Illustration of Superfluidity

1937 Superfluidity

The book of science

Tom Sharp

Pyotr Kapitsa, John F. Allen, Don Misener physics Illustration of Superfluidity


Kapitsa, Allen, and Misener cooled liquid helium below 2.17 K and found it became a superfluid— flowing without friction, forming quantized vortices, forming density and temperature waves, flowing against gravity without viscosity, and conducting heat and electricity without resistance.

Second sound

Thermal conduction in a superfluid looks like a sound wave. Instead of slowly diffusing through the liquid, it moves across the liquid in a wave.

Rollin film

A film of superfluid creeps up the side of its container against gravity, without friction, without sticking, and over the top.

The mind

The mind is meta; it models minds, steps back, sees its own reflection, and steps into a mirror.
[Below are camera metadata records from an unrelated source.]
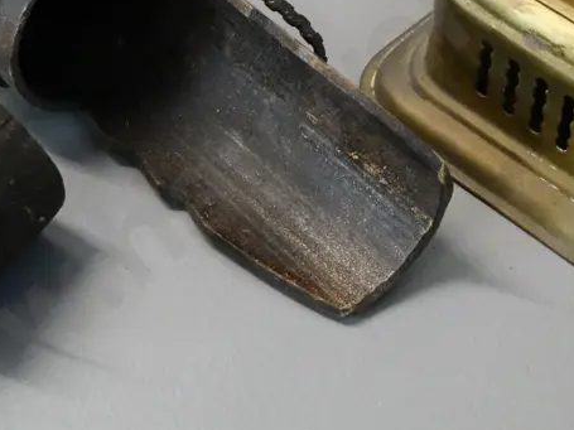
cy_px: 84
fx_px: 1343
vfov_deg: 18.0
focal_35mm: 81
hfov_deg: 24.1
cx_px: 354
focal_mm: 18
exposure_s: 1/50
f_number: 5.6
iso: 3200
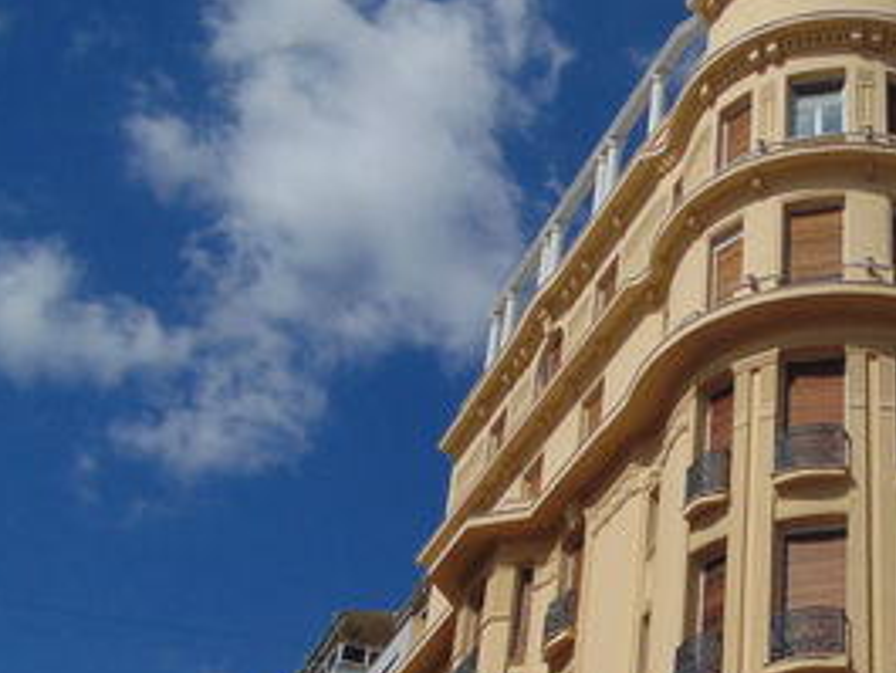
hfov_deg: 30.2
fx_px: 1476
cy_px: 712
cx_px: 991
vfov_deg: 24.2
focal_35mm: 57
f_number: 9.7
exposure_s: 1/320
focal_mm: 4.3
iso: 80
We think we know the mirror surface and its frame, but the mirror is reflected in another mirror.

The history of the discovery of superfluidity in helium has two parts. First, the discovery of superfluidity in liquid helium-4 (a Bose-Einstein condensate) in 1937 by Pyotr Kapitsa, John F. Allen, and Don Misener. Second, the discovery of superfluidity in helium-3 in the 1970s by David Lee, Douglas Osheroff, and Robert Richardson. Unlike helium-4 atoms, which are bosons, helium-3 atoms are fermions, so the explanation for its superfluidity is completely different.

Bosons have an even number of nucleons; fermions have an odd number. For a fermion to become superconducting, each atom must pair up with another, resulting in an even number of nucleons.